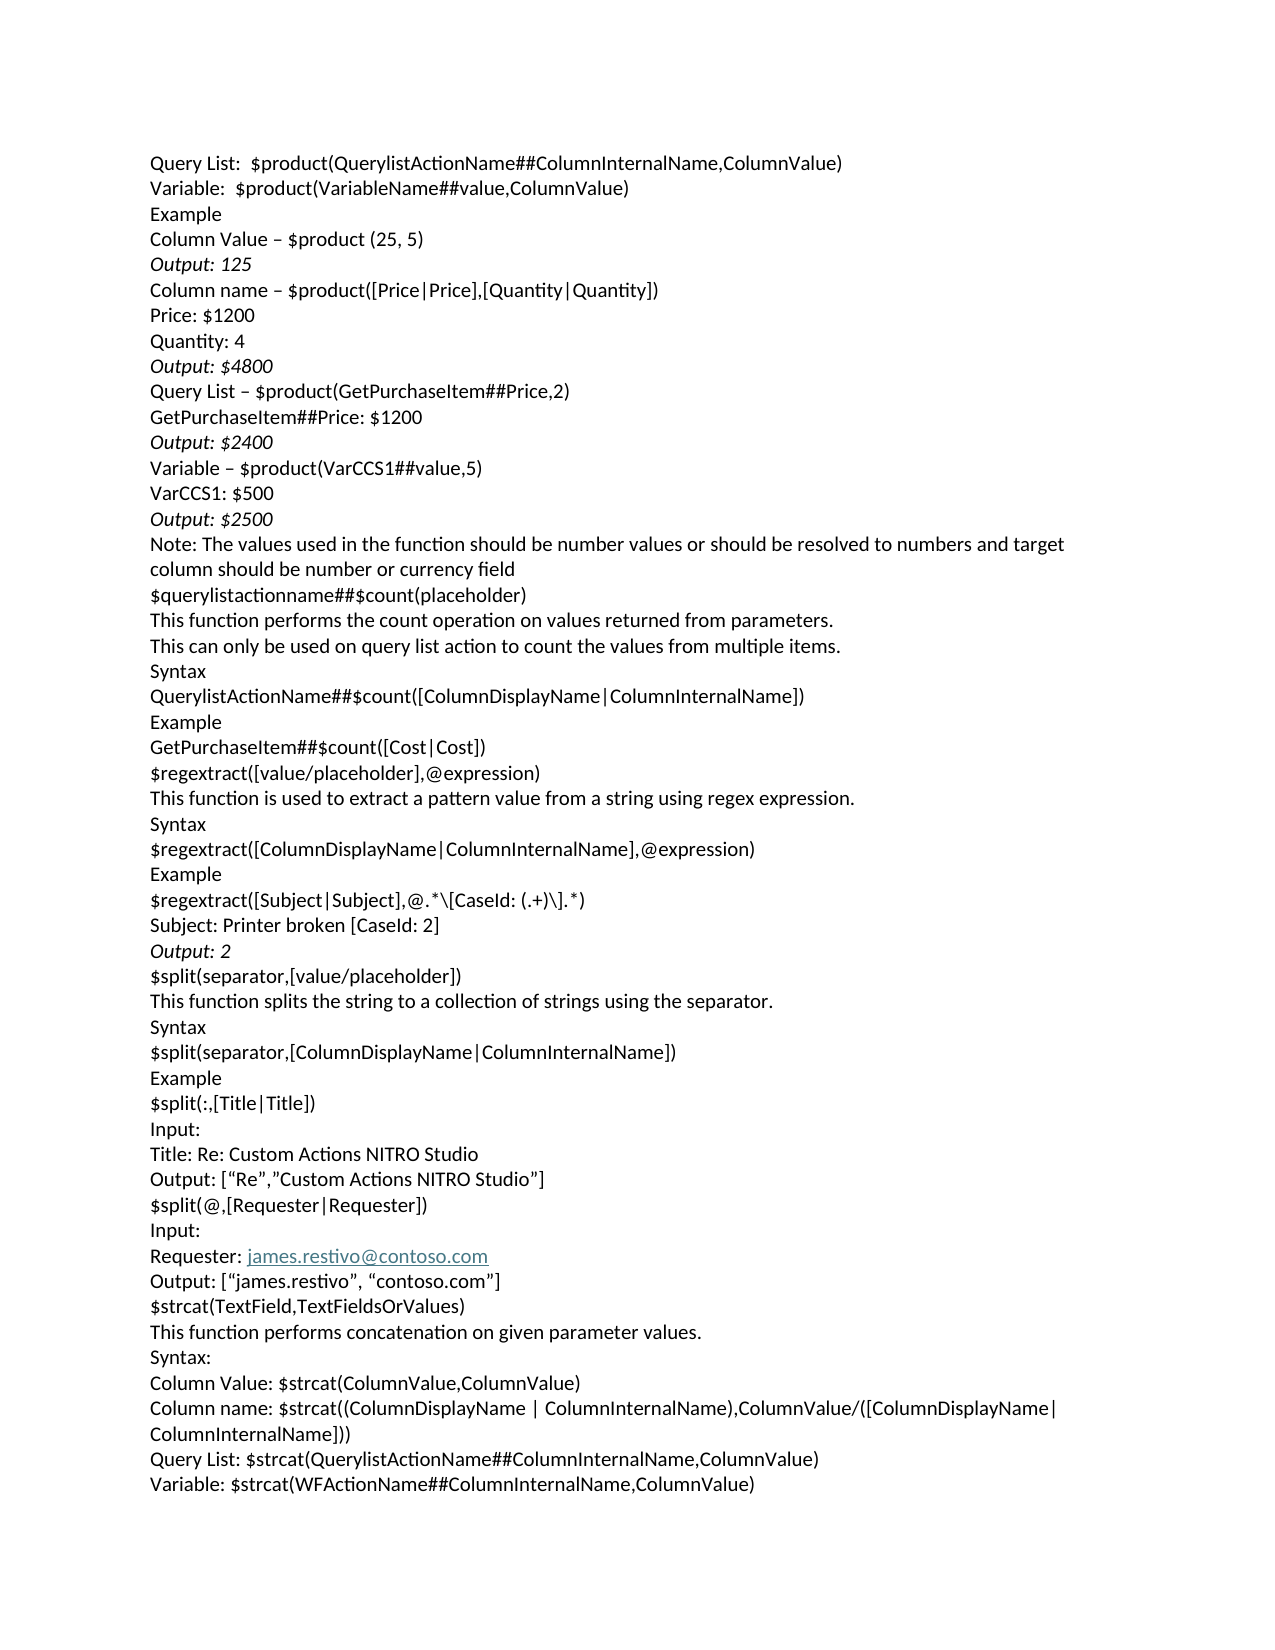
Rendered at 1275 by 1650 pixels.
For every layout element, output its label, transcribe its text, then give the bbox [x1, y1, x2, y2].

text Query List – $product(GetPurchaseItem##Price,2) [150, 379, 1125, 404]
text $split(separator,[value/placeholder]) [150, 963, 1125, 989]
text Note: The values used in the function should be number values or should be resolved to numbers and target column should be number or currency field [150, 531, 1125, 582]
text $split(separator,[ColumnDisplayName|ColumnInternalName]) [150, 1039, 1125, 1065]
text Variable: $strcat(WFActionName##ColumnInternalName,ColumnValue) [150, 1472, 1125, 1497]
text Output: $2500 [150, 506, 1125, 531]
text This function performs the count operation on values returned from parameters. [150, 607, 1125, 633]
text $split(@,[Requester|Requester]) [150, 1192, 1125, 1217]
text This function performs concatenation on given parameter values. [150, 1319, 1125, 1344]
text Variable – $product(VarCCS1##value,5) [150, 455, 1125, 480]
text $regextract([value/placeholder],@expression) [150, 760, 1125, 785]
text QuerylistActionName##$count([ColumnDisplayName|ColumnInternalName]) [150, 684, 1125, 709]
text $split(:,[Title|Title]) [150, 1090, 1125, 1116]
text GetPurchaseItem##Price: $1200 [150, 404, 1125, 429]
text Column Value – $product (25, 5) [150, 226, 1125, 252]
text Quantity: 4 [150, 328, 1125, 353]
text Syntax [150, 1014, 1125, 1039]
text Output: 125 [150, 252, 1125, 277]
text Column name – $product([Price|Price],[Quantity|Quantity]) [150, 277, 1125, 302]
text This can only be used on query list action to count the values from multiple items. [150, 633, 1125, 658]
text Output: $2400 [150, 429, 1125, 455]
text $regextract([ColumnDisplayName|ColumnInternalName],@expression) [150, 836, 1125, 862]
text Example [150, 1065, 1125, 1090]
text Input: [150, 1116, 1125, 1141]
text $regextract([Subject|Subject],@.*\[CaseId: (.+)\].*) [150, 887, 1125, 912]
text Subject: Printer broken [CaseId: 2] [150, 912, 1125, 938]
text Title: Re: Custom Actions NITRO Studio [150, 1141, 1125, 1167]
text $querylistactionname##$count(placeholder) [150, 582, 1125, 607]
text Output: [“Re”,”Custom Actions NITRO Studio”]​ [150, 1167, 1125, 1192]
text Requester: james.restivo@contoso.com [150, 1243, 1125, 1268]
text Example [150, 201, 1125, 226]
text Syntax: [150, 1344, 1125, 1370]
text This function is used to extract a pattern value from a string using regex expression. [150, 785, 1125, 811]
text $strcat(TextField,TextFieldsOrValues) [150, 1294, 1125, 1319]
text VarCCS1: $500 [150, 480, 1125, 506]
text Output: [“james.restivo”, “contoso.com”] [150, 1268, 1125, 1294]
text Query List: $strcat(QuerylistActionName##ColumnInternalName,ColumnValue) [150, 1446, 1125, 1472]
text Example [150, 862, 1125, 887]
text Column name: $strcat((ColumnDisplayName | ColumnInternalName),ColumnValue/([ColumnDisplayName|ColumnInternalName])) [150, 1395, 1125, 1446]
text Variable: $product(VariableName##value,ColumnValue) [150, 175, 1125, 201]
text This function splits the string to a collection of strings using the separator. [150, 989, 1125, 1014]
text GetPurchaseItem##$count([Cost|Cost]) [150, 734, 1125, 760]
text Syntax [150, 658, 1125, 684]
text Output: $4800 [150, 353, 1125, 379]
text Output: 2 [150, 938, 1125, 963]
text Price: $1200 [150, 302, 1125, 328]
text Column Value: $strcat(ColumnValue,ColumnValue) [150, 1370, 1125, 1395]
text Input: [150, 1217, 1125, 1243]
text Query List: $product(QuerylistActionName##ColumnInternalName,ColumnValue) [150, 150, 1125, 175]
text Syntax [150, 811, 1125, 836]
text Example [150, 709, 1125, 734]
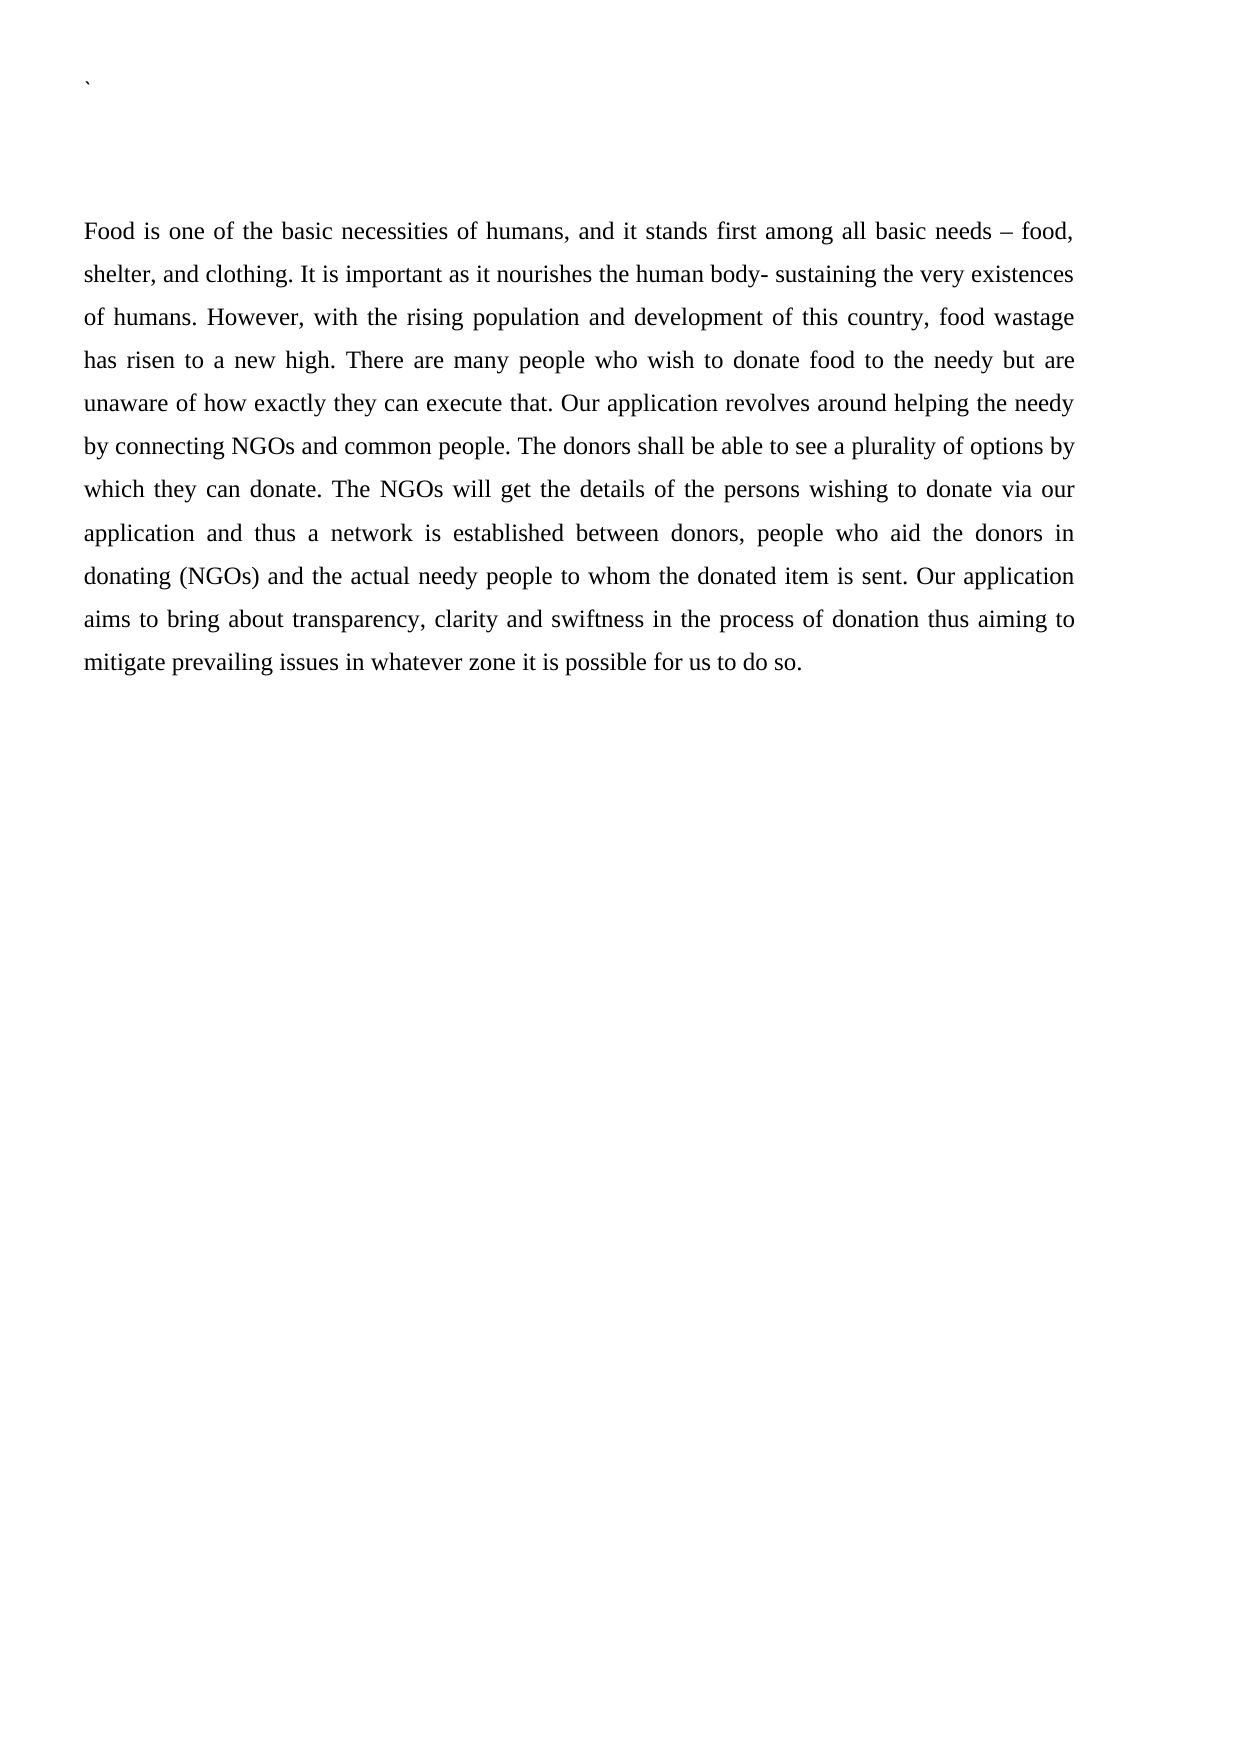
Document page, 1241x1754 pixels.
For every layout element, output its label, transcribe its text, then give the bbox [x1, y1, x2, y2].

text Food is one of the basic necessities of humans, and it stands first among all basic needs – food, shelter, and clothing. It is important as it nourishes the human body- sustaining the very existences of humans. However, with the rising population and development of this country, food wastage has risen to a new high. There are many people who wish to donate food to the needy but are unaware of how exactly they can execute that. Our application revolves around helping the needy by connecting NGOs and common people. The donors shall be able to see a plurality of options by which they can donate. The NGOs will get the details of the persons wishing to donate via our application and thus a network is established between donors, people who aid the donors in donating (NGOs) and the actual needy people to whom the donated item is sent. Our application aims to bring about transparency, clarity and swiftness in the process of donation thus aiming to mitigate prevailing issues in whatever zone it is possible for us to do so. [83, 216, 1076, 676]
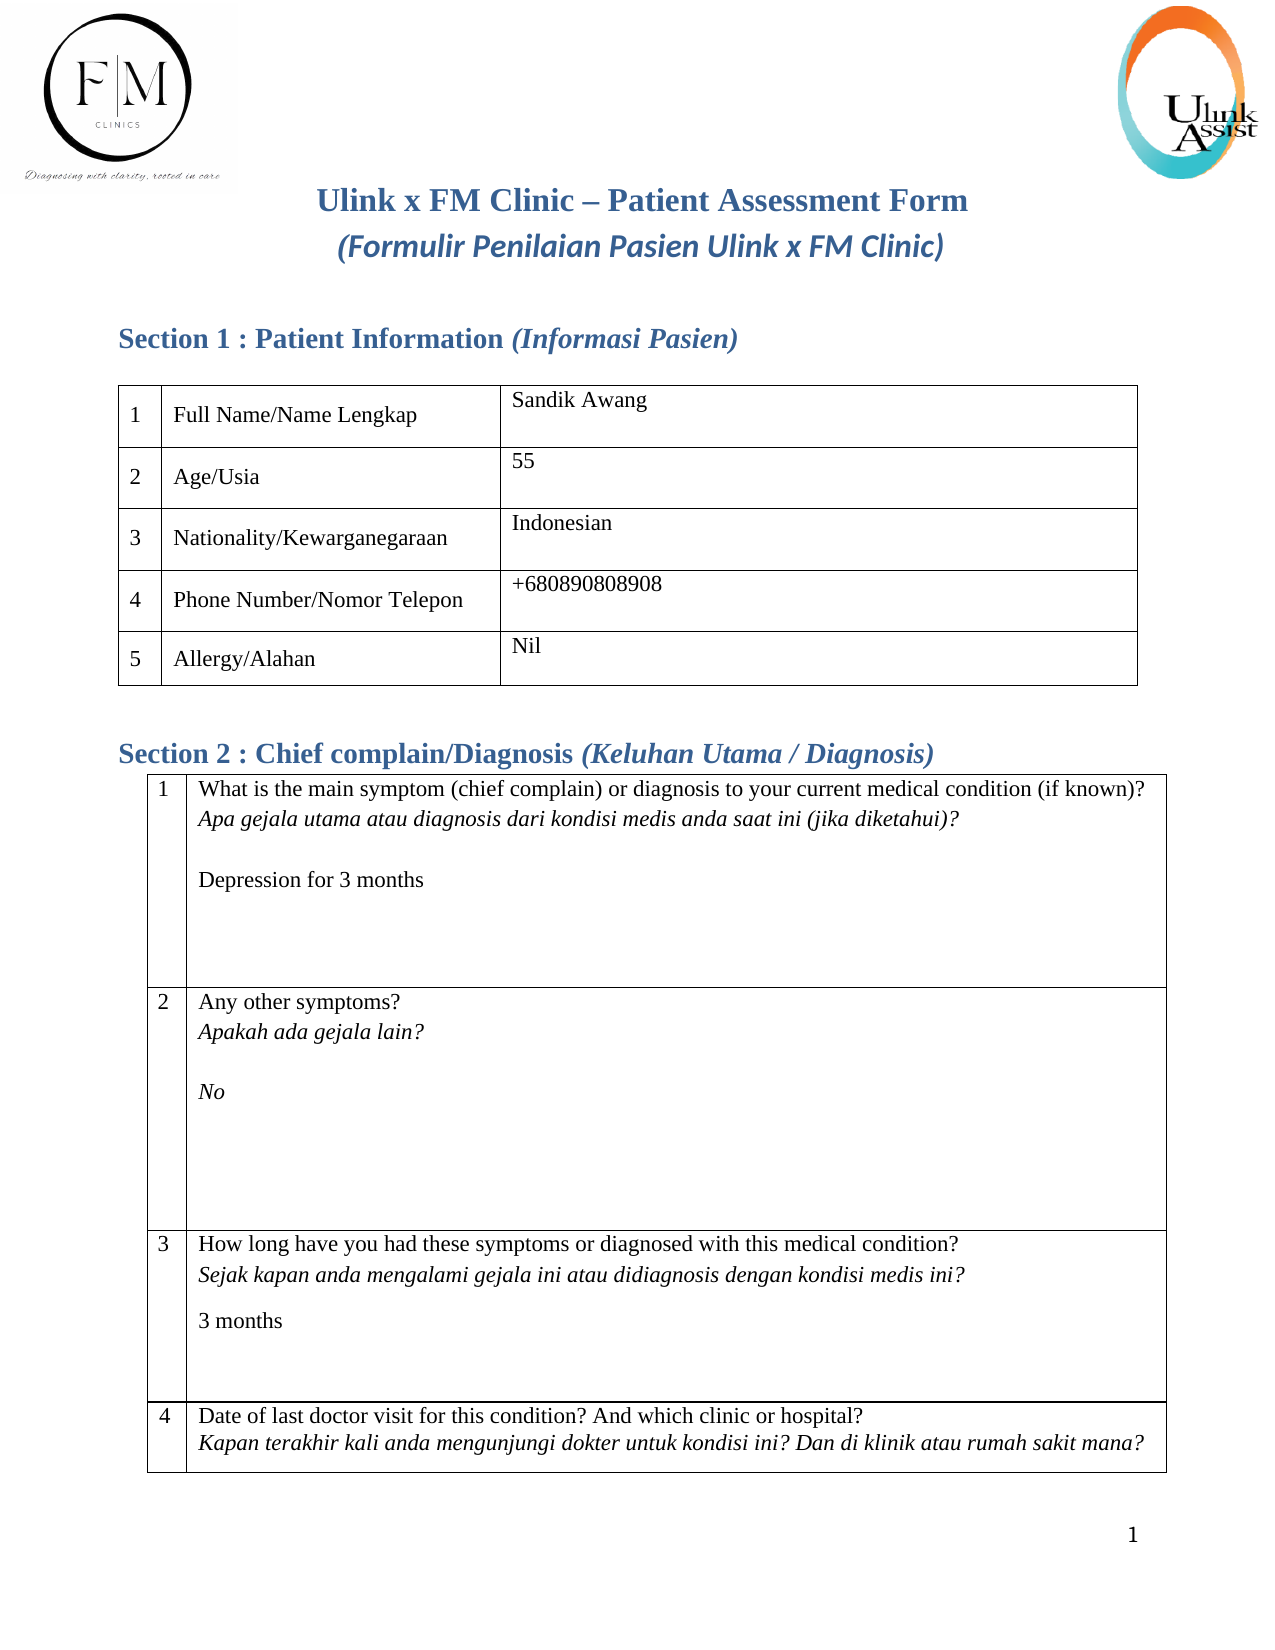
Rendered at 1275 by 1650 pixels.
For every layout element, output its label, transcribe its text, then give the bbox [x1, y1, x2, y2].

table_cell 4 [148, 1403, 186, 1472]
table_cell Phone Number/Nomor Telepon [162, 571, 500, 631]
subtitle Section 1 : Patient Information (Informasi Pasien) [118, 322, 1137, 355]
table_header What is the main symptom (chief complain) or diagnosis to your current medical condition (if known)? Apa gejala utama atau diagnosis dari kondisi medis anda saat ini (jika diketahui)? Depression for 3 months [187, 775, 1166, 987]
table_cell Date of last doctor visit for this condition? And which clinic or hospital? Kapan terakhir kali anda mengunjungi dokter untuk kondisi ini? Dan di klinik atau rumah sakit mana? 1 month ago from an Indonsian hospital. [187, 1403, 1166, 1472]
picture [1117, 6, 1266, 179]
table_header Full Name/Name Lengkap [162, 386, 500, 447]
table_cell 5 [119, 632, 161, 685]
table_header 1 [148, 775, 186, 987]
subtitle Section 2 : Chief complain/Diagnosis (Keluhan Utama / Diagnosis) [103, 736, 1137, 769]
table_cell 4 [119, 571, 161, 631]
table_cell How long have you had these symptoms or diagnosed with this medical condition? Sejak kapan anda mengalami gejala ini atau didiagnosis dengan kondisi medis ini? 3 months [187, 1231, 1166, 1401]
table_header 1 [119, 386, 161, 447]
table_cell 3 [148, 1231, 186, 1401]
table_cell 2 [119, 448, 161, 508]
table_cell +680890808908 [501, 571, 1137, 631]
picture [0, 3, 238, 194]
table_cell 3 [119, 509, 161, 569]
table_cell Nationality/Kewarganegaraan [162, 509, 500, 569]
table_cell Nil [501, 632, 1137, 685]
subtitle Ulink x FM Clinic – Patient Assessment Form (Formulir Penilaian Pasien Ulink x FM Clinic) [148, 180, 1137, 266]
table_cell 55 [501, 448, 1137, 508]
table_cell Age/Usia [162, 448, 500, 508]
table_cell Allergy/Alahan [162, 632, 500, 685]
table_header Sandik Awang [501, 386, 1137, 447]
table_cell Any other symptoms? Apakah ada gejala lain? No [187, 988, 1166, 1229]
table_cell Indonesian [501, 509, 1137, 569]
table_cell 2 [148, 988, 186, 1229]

* **Work instruction**: Apply a filter for "Studio" to the data above, then copy each line that matches.

* **Answer box**:
text Title: Re: Custom Actions NITRO Studio [150, 1141, 1125, 1167]
text Output: [“Re”,”Custom Actions NITRO Studio”]​ [150, 1167, 1125, 1192]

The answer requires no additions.